Kendell Watkins

No. 83
- Position: Tight end

Personal information
- Born: March 8, 1973 (age 53) Jackson, Mississippi, U.S.
- Listed height: 6 ft 1 in (1.85 m)
- Listed weight: 305 lb (138 kg)

Career information
- High school: Provine (MS)
- College: Mississippi State
- NFL draft: 1995: 2nd round, 59th overall pick

Career history
- Dallas Cowboys (1995–1996); Denver Broncos (1998)*; Dallas Cowboys (1998)*;
- * Offseason and/or practice squad member only

Awards and highlights
- Super Bowl champion (XXX);

Career NFL statistics
- Receptions: 1
- Receiving yards: 8
- Stats at Pro Football Reference

= Kendell Watkins =

American football player (born 1973)

Kendell Mario Watkins (born March 8, 1973) is an American former professional football player who was a tight end for the Dallas Cowboys of the National Football League (NFL). He was selected by the Cowboys in the second round of the 1995 NFL draft. He played college football for the Mississippi State Bulldogs.

==Early life==
Watkins attended Provine High School, receiving All-district, All-metro and second-team All-state honors as a senior, after registering 14 receptions for 246 yards and 2 touchdowns. He played tight end, linebacker and defensive end.

He accepted a football scholarship from Mississippi State University. As a freshman, he played only on special teams. As a sophomore, he underwent arthroscopic knee surgery near mid-season, which limited his playing time at tight end, although he was active in every contest and started 3 games. In one of those starts against Arkansas State University, he contributed to the team rushing for 464 yards in a 56–6 win.

As a junior, he posted 6 receptions for 68 yards and one touchdown, but also accounted for 36 knockdown blocks. Against the University of South Carolina, he made a key block that dropped two defenders during a one-yard touchdown run in a 23–0 win.

As a senior, he registered 10 starts, 5 receptions for 66 yards, one touchdown and 44 knockdown blocks. In the season opening win against the University of Memphis he had a career-high 3 catches for 43 yards. His biggest reception came against the University of Tennessee for a two-yard touchdown with 36 seconds left in the game, for a 24-21 come from behind win. He made 3 receptions for 20 yards against North Carolina State University in the Peach Bowl. He also played in the Senior Bowl.

==Professional career==
===Dallas Cowboys (first stint)===
Watkins was selected by the Dallas Cowboys in the second round (59th overall) of the 1995 NFL draft, to be the team's blocking tight end and help improve the running production. Even as a rookie he was one of the biggest tight ends in the NFL, while backing up Jay Novacek. In the season opener against the New York Giants, he contributed to the offense recording 459 yards, including 230 rushing yards - the most by the Cowboys since October 31, 1993.

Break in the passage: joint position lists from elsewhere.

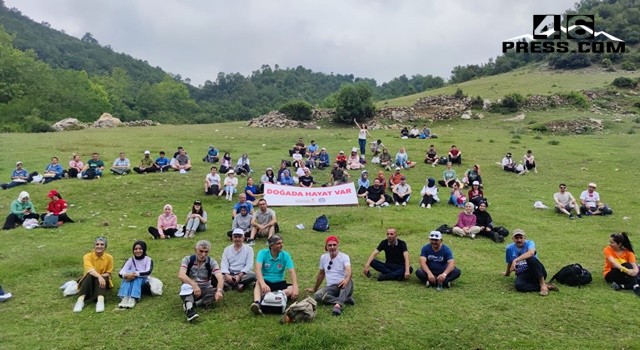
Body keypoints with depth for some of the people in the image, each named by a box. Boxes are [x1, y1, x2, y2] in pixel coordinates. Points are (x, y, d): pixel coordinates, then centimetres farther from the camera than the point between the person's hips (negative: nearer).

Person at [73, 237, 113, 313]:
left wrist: (102, 276, -23)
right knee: (90, 275, -33)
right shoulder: (87, 256, -10)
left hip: (103, 281, 1)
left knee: (103, 277, -33)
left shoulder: (109, 257, -4)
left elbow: (108, 273, 1)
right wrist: (99, 276, -48)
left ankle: (100, 300, -53)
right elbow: (90, 270, -29)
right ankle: (80, 300, -41)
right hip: (89, 282, 0)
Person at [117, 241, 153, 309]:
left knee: (137, 277, -32)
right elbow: (120, 273, -10)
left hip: (143, 282, -2)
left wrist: (136, 274, -37)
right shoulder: (130, 260, 4)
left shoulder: (148, 260, -3)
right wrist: (126, 275, -34)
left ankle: (133, 299, -49)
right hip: (131, 283, 2)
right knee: (127, 276, -27)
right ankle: (124, 298, -44)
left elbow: (148, 272, -22)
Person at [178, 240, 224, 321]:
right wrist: (194, 285, -44)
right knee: (186, 286, -36)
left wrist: (219, 290, -44)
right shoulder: (187, 260, -8)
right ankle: (189, 308, -54)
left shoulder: (212, 262, -7)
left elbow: (220, 277, -22)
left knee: (220, 292, -28)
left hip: (205, 290, 1)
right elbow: (181, 275, -27)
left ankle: (193, 303, -31)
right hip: (190, 290, -1)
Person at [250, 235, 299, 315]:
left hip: (279, 283, 2)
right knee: (258, 283, -35)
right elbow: (258, 268, -25)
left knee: (292, 289, -27)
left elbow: (292, 271, -15)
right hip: (265, 281, -2)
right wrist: (263, 284, -44)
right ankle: (257, 302, -60)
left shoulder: (285, 255, -5)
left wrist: (295, 287, -32)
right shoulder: (263, 253, -10)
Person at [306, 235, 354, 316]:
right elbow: (321, 274, 22)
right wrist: (314, 289, 29)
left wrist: (346, 279, -49)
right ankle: (345, 299, -30)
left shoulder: (344, 257, -6)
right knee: (317, 295, -28)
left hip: (343, 286, -3)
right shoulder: (323, 257, 9)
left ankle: (338, 305, -54)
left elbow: (348, 270, -26)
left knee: (348, 281, -39)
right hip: (331, 287, 4)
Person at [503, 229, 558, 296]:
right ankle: (546, 286, -22)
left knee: (530, 258, -36)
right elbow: (509, 262, 22)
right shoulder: (510, 248, 5)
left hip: (536, 272, -2)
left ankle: (543, 285, -28)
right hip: (522, 275, 2)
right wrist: (507, 273, 35)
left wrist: (516, 260, -38)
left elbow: (531, 253, -31)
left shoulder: (529, 243, -6)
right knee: (518, 286, -36)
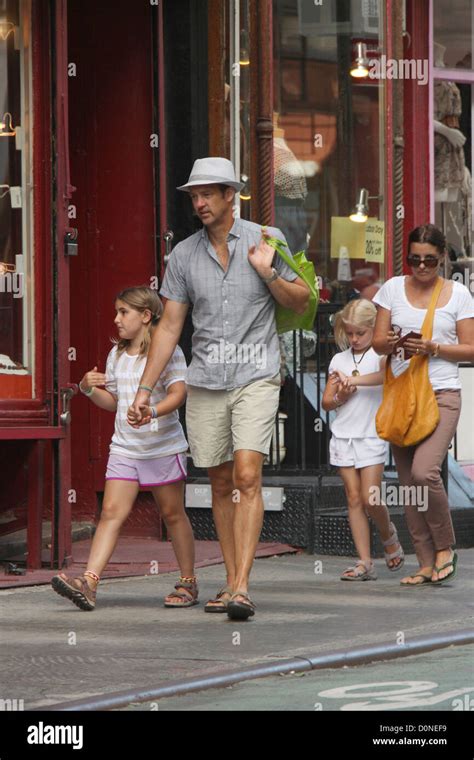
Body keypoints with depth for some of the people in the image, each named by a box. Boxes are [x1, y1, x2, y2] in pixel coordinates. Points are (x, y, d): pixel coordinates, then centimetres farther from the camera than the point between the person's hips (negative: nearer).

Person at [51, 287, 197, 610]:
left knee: (173, 512, 6)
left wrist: (152, 411, -36)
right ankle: (89, 582, -18)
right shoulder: (117, 355, 14)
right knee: (112, 511, -7)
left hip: (162, 446, -5)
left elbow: (178, 392, -19)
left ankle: (188, 582, 19)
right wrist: (89, 389, 1)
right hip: (125, 447, 5)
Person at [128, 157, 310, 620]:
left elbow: (301, 302, 6)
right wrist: (144, 389, 3)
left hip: (255, 378, -3)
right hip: (205, 382, 3)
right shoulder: (183, 255, 5)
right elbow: (169, 327, 8)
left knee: (247, 477, -16)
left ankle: (242, 588, -21)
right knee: (221, 484, 7)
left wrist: (268, 272, -12)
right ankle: (231, 583, 16)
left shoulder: (265, 240, 0)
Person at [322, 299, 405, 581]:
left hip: (371, 436, -4)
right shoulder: (339, 360, 12)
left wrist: (354, 379, -32)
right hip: (343, 436, 4)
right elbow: (326, 402, 12)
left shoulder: (380, 355, -1)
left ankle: (389, 534, 22)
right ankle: (365, 563, 0)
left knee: (371, 499, -10)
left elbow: (388, 373, -25)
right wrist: (341, 397, -9)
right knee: (354, 498, 0)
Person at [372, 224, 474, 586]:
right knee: (408, 482, 2)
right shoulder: (393, 288, 9)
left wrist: (434, 348, -14)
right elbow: (378, 342, 6)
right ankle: (427, 563, 8)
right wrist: (393, 344, -16)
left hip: (442, 394, -3)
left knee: (424, 472, -21)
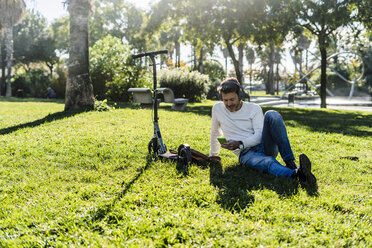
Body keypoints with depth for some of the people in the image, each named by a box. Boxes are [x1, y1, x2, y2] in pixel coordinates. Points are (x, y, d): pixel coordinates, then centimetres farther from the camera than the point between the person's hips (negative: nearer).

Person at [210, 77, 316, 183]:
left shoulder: (254, 108, 5)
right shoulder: (217, 109, 8)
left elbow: (259, 135, -7)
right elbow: (215, 133, 22)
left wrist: (240, 144, -22)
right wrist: (213, 155, 29)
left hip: (264, 145, 2)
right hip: (246, 153, -1)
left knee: (272, 115, -29)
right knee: (268, 162, -39)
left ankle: (290, 164, -40)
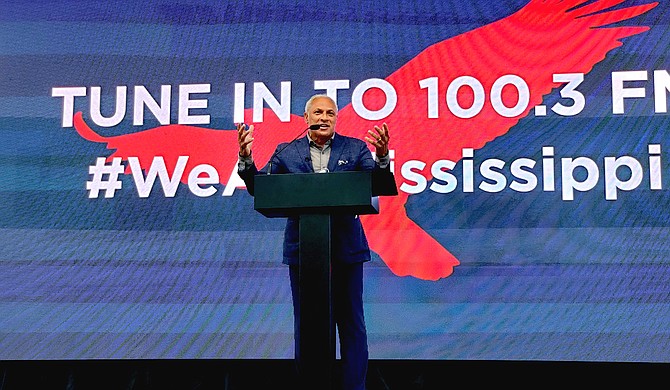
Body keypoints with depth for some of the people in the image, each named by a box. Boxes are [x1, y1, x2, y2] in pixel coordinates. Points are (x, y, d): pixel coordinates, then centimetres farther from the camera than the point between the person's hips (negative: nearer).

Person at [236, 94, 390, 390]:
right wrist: (245, 158, -16)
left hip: (346, 249, 0)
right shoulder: (286, 152, 6)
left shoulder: (355, 148, 5)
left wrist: (382, 157, -25)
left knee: (351, 323, 7)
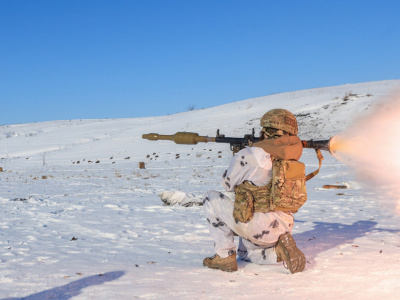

In 1995, he was part of an offensive line that allowed the second fewest sacks in the NFL (18), breaking the franchise record of 20. He also helped the team finish the season ranked fifth in the league in total offense, with running back Emmitt Smith gaining a club record 1,773 rushing yards, scoring an NFL record 25 rushing touchdowns and capturing his fourth NFL rushing title in 5 years. He was a part of the Super Bowl XXX winning team.

Watkins suffered a torn anterior cruciate ligament in his right knee during the 1996 preseason and was placed on the injured reserve list. On July 14, 1997, the team released him in a controversial move, because it was claimed that he still wasn't healthy.

===Denver Broncos===
In 1998, he signed with the Denver Broncos after being out of football for a year. The team ended up trading him back to the Dallas Cowboys during the preseason, in exchange for a fifth round draft choice (not exercised).

===Dallas Cowboys (second stint)===
In 1998, the Dallas Cowboys released him before the start of the season, after claiming tight end Hayward Clay off waivers.